Oil Futures Rebound Some After Worst Day in a Month
Oil futures rebounded some in Asian trading, helped by an industry group that said US crude and gasoline inventories fell last week more than what a government report out later Thursday is anticipated to show.
The American Petroleum Institute release came after crude logged its biggest decline in a month at 4%. That decisively ended what had been the market's longest winning streak in at least five years at eight sessions. Those gains were helped along by last week's report from the Energy Information Administration which showed falling U.S. stockpiles and production.
On the New York Mercantile Exchange, light, sweet crude futures for delivery in August recently traded up 0.8% at $45.49 a barrel in the Globex electronic session. September Brent, on London's ICE Futures exchange, rose 0.8% to $48.17. August Nymex reformulated gasoline blendstock jumped 1% to $1.5175 cents a gallon, diesel gained 0.8% to $1.49 and ICE gasoil was little changed at $441.75 a metric ton.
Despite the gains during the past two weeks, bearish sentiment persists about whether the production cuts led by the Organization of Petroleum Exporting Countries are helping result in noted reductions in global inventories, which remains above five-year averages.

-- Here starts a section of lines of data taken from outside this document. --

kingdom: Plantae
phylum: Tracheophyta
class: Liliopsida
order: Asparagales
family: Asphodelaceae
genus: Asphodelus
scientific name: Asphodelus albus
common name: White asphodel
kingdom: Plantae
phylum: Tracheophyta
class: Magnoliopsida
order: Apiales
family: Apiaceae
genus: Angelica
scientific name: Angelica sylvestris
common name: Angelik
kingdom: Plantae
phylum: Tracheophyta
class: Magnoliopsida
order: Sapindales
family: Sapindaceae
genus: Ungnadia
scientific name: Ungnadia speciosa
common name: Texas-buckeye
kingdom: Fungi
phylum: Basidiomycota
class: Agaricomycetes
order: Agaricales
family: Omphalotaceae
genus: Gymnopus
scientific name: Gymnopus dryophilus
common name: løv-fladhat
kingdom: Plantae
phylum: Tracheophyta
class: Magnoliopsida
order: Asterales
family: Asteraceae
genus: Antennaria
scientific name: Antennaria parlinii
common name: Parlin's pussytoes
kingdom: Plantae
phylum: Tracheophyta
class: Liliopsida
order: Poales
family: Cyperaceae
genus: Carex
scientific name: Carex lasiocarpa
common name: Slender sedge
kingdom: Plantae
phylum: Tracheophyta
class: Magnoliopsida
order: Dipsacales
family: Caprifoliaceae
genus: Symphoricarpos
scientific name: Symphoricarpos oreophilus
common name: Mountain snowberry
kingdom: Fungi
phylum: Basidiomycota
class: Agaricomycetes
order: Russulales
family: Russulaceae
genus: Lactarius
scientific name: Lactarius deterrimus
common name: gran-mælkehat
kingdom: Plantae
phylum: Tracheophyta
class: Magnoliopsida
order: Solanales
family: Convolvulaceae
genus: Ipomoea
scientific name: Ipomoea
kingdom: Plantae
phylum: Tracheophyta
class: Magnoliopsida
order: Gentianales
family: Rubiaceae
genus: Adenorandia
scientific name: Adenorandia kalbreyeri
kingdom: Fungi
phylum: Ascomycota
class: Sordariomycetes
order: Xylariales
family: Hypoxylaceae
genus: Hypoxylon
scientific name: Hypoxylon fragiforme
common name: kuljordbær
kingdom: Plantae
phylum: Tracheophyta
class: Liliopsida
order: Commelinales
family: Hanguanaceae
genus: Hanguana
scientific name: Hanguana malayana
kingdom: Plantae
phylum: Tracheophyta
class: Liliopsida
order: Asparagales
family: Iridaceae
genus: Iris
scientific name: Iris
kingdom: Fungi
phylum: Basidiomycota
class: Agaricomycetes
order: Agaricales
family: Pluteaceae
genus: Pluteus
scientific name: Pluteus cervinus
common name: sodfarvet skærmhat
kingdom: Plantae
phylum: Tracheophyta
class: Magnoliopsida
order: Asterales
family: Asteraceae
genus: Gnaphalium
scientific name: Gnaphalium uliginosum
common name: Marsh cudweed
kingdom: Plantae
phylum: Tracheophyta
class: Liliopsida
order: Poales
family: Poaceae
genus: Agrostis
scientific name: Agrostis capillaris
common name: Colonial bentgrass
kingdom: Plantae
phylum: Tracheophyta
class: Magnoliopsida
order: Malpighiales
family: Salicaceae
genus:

In light of that and "continued expansion in oil production, oil prices are likely to remain at current levels over the next week," said Rajiv Biswas, Asia-Pacific chief economist at IHS Global Insight.
The API's data showed U.S. oil inventories fell 5.8 million barrels last week while gasoline supplies dropped 5.7 million. The EIA release is seen by analysts showing declines of 2.5 million and 1.4 million barrels, respectively.